Putin aylardır devam eden gerilimde kırılma noktası denilebilecek bir adım atarak Donbass bölgelerini tanıdı.
Putin’in bu hamlesi diplomasinin işe yaramadığının bundan sonra ise gerilimin daha da tırmanacağının net bir göstergesi.

Donbass’taki Luhansk ve Donetsk şehirleri 2014’te işgal edilmişti.
Rus yanlısı ayrılıkçılar orada iki ayrı sözde cumhuriyet ilan etmişlerdi.
Ancak şehir merkezleri dışında kalan bölgelerde Ukrayna askeri varlığı mevcuttu.
Şimdi Putin bu cumhuriyetleri tanıma kararı alarak resmen Ukrayna toprakları olan Donbass’ı tek taraflı şekilde Ukrayna’dan ayırmış oldu.

Moskova’nın bundan sonraki ilk adımı Donbass’a Rus askeri üsleri kurmak olacak.
Yani Ukrayna toprakları resmi olarak Rus ordusu tarafından işgal edilecek.

Ukrayna ordusu topraklarını korumak adına büyük ihtimalle Donbass’ta bir karşılık verecektir.
Ukrayna tarafından Donbass’a veya Rusya sınırına yönelik zarar verici bir hamle gelirse, Putin o zaman düşünmez, saldırı emrini verir.

Donbass ile eş zamanlı Karadeniz’de de ciddi bir gerilim var.
Azak denizinde NOTAM ilan edildi.
Rusya tatbikatları nedeniyle burayı gemi trafiğine kapatmıştı şimdi uçuşa da kapattı.

Rusya Suriye’de de önemli hamleler yaptı.
Savaş çıktı çıkacak denilen bir zamanda Rus ordusunun en tepesindeki isim olan Savunma Bakanı Şoygu, Suriye’ye gitti, Suriye devlet başkanı Esed’le görüştü, Doğu Akdeniz’de Rus donanmasının tatbikatı vardı, onu takip etti.

Rusya, Doğu Akdeniz’de İskender füzelerini test etti.
Putin bu füzeleri 2007’de envantere almıştı.
İskender füzeleri, Hazar ve Karadeniz’den sonra Doğu Akdeniz’de de boy gösterdi.
Rusya tepeden tırnağa, "madem savaş istiyorsunuz ben hazırım" mesajı veriyor.

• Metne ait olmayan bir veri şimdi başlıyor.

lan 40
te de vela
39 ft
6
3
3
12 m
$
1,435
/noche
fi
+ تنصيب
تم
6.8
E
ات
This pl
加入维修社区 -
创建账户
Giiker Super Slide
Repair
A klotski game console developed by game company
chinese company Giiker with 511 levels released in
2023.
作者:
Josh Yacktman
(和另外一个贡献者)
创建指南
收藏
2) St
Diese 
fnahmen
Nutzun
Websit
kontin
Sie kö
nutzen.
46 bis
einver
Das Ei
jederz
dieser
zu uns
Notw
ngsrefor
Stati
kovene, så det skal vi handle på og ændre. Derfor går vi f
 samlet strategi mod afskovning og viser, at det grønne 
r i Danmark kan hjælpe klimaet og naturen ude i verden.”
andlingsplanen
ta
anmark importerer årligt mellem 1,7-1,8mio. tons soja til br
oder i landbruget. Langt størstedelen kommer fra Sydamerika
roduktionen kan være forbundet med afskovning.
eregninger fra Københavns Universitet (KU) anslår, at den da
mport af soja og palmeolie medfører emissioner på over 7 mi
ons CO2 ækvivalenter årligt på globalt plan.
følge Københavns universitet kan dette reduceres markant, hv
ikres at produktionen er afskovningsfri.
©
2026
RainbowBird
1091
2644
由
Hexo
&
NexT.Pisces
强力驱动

Savaşı ABD mi yoksa Rusya mı istiyor, diye soruluyor.
ABD’nin Rusya’dan daha istekli olduğunu söylemek mümkün.
Peki neden?

Rusya bugün Suriye’de, Libya’da boy gösteriyor.
Gürcistan’ı, Ukrayna’yı işgal etti.
Tamamında ABD’nin buna yol verdiğini, ses etmediğini görüyoruz.
ABD bugün Rusya’yı savaşa sokarak da bir plan peşinde koşuyor.

Nedir o plan?
ABD, Rusya’nın gücünü test ediyor.
Ocak ayında Kazakistan’daki olaylarda bu görüldü.
Kazakistan’a anında Rus müdahalesi yapıldı.
Ruslar orayı sağlama aldı ama efor sarf etti.

Ağustos’a dönelim.
ABD, Afganistan’dan çekildiğinde de ortadaki boşluk Rusya’nın enerji sarfını gerektiriyordu.
Rusya’nın Suriye’deki, Libya’daki, Afrika’daki varlığını da aşırı güç harcaması olarak okumak mümkün.

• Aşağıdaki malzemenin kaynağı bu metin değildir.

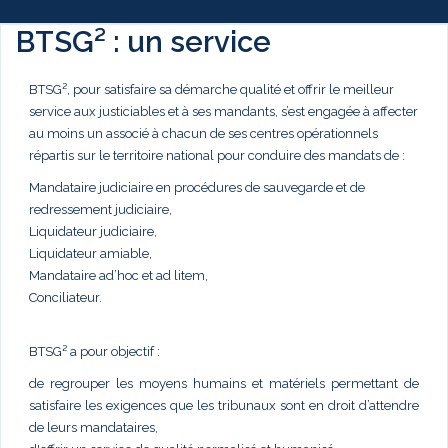
BTSG² : un service
BTSG², pour satisfaire sa démarche qualité et offrir le meilleur
service aux justiciables et à ses mandants, s’est engagée à affecter
au moins un associé à chacun de ses centres opérationnels
répartis sur le territoire national pour conduire des mandats de :
Mandataire judiciaire en procédures de sauvegarde et de
redressement judiciaire,
Liquidateur judiciaire,
Liquidateur amiable,
Mandataire ad’hoc et ad litem,
Conciliateur.
BTSG² a pour objectif :
de regrouper les moyens humains et matériels permettant de
satisfaire les exigences que les tribunaux sont en droit d’attendre
de leurs mandataires,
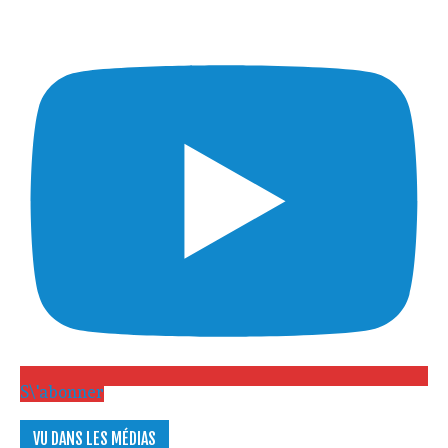
S\'abonner
VU DANS LES MÉDIAS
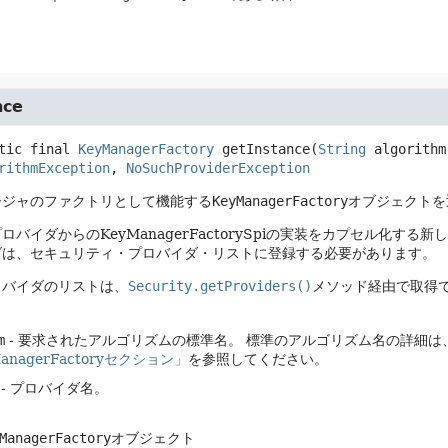
nce
tic final
KeyManagerFactory
getInstance
(
String
 algorithm
rithmException
, 
NoSuchProviderException
ージャのファクトリとして機能する
KeyManagerFactory
オブジェクトを
バイダからのKeyManagerFactorySpiの実装をカプセル化する新し
ダは、セキュリティ・プロバイダ・リストに登録する必要があります。
ロバイダのリストは、
Security.getProviders()
メソッド経由で取得
m
- 要求されたアルゴリズムの標準名。
標準のアルゴリズム名の詳細は、Java Se
anagerFactoryセクション」
を参照してください。
- プロバイダ名。
ManagerFactory
オブジェクト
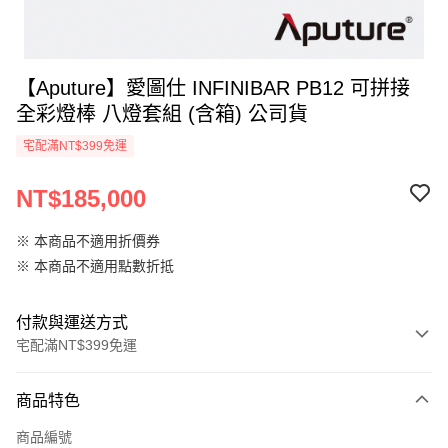
【Aputure】愛圖仕 INFINIBAR PB12 可拼接
全彩燈棒 八燈套組 (含箱) 公司貨
宅配滿NT$399免運
NT$185,000
※ 本商品不適用折價券
※ 本商品不適用點數折抵
付款與運送方式
宅配滿NT$399免運
付款方式
商品特色
信用卡一次付款
商品編號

Peki Putin dünkü çocuk mu da, ABD böyle bir tezgah kurduğunda hemen oltaya geliyor?
Elbette Putin çok akıllı bir lider.
Ancak ABD sürekli damarına basıyor.
2014’teki Kiev’deki yönetim değişikliğine Rusya sessiz kalsaydı, Kırım elinden gidecekti, Rusya Karadeniz’e bile çıkamayacaktı.

2011’deki Libya müdahalesi ve Suriye de benzer şekilde.
Batı müdahaleleriyle Rusya’nın Akdeniz’deki varlığı tehdit altına girdi.
Rusya karşı müdahalelere mecbur kaldı, yani enerji sarf etmek zorunda bırakıldı.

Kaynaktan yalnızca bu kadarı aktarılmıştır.